Qué factores contribuyen a la transferencia de anticuerpos de la madre al hijo en el embarazo

Publicado 18/06/2019 7:05:23CET
PIXABAY - Archivo

   MADRID, 18 Jun. (EUROPA PRESS) -

   Una de las intervenciones más exitosas en la reducción de enfermedades infecciosas en todo el mundo, la vacunación todavía tiene una eficacia limitada en la protección de los recién nacidos. Ahora, un estudio del Ragon Institute del Hospital General de Massachusetts, el MIT y la Universidad de Harvard ha determinado cómo se transfiere a su hijo la inmunidad inducida por la vacuna de una mujer embarazada, lo que tiene implicaciones para el desarrollo de vacunas maternas más efectivas.

   "Los recién nacidos llegan al mundo con sistemas inmunológicos completamente nuevos que, como los propios niños, necesitan aprender a lidiar con microbios útiles y dañinos en su entorno --explica Galit Alter, del Ragon Institute y el Departamento de Medicina del Hospital General de Massachusetts (MGH), coautor principal del artículo en revista 'Cell'--. Para ayudar a su sistema inmunitario a aprender a discriminar entre amigos y enemigos, las madres transfieren anticuerpos a sus bebés a través de la placenta.

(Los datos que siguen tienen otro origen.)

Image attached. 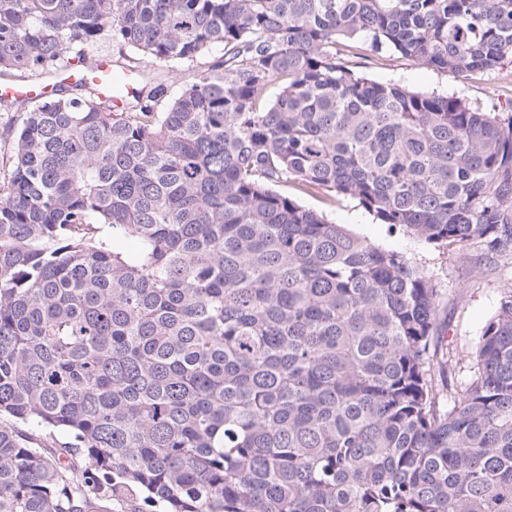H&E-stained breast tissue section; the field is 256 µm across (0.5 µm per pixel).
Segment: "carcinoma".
Instances as JSON below:
<instances>
[{"mask_svg": "<svg viewBox=\"0 0 512 512\" xmlns=\"http://www.w3.org/2000/svg\"><path fill=\"white\" fill-rule=\"evenodd\" d=\"M106 40L0 98V512H512V289L458 389L423 268L296 199L512 256V118L344 63L492 70L512 0H0V79ZM86 53L89 56H93L94 58L99 57L97 70L99 72V77L96 78V82L104 87L108 86L109 76L112 72L111 60L115 61L120 56L129 54V51L123 49L117 44H113L112 42H97L90 44L85 49ZM106 55V56H103ZM111 57H109V56ZM102 56V57H100ZM40 82H25L32 85L17 84L12 82H0V96L14 97L18 103L24 104L31 99L39 98L47 93L49 85H40ZM36 85V86H33Z\"/></svg>", "mask_w": 512, "mask_h": 512, "instance_id": "1", "label": "carcinoma"}]
</instances>
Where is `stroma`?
I'll list each match as a JSON object with an SVG mask.
<instances>
[{"label": "stroma", "mask_w": 512, "mask_h": 512, "mask_svg": "<svg viewBox=\"0 0 512 512\" xmlns=\"http://www.w3.org/2000/svg\"><path fill=\"white\" fill-rule=\"evenodd\" d=\"M347 61L354 71L372 80L454 96L483 112L502 114L512 108V61L468 74L438 70L398 55L381 56L366 48L349 55ZM300 202L425 269L439 291L437 323L446 336L449 353L457 359L448 378L451 384L463 386L470 376L468 354L496 310L502 290L512 288V256L490 258L475 244L448 247L425 243L405 228L379 223L348 197H337L331 203L304 196Z\"/></svg>", "instance_id": "1"}]
</instances>
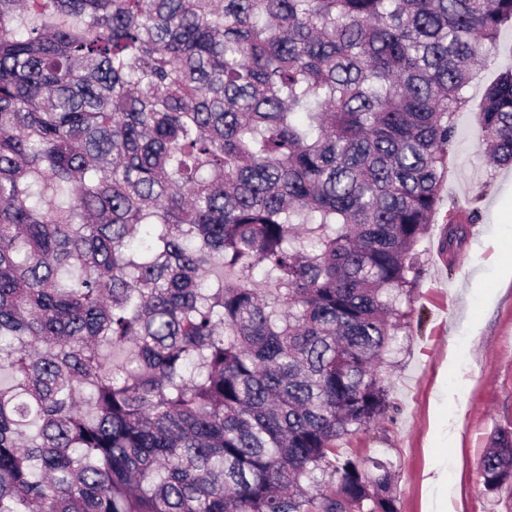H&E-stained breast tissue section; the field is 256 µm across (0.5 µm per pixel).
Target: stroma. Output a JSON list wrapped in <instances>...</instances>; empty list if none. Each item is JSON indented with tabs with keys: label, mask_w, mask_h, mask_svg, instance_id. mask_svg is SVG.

Las reglas mediante las cuales la placenta realiza esta función absolutamente esencial han sido desconocidas pero, si se decodifican, podrían ser la clave para generar vacunas más potentes para proteger a estos pacientes".

   Si bien los anticuerpos maternos contra algunas enfermedades, como el sarampión, pueden transferirse de madre a hijo y brindan cierta protección hasta que el niño tenga la edad suficiente para la vacunación individual, los anticuerpos contra otras enfermedades graves como la poliomielitis se transfieren de manera menos eficiente.

   Para investigar los mecanismos por los cuales los anticuerpos se transfieren de madre a hijo, Alter y su equipo, incluida la autora principal Laura Riley, anteriormente en el Departamento de Obstetricia y Ginecología de MGH y ahora presidenta de Obstetricia y Ginecología en el Weill Cornell Medicine y NewYork-Presbyterian/ Weill Cornell Medical Center, usaron una herramienta novedosa llamada sistema de serología para comparar la cantidad y la calidad de los anticuerpos contra la tos ferina en muestras de sangre de madres y de cordones umbilicales que transportan sangre, nutrientes y factores inmunitarios de La placenta al infante.

   Su investigación reveló que la placenta tamiza y entrega preferentemente a los anticuerpos infantiles que activan las células asesinas naturales (NK) elementos clave del sistema inmunitario innato. Si bien varias células inmunitarias importantes son demasiado inmaduras en los recién nacidos para brindar una protección efectiva, las células NK se encuentran entre las células inmunitarias más abundantes y funcionales durante los primeros días de vida.

   El equipo encontró una preferencia similar por la transferencia placentaria de los anticuerpos activadores de NK contra la gripe y el virus respiratorio sincitial, una enfermedad común en la niñez, y también identificó características de anticuerpos que parecen regular la selección placentaria, características que posiblemente podrían incorporarse a las vacunas de próxima generación con una mejor transferencia de anticuerpos de madre a hijo.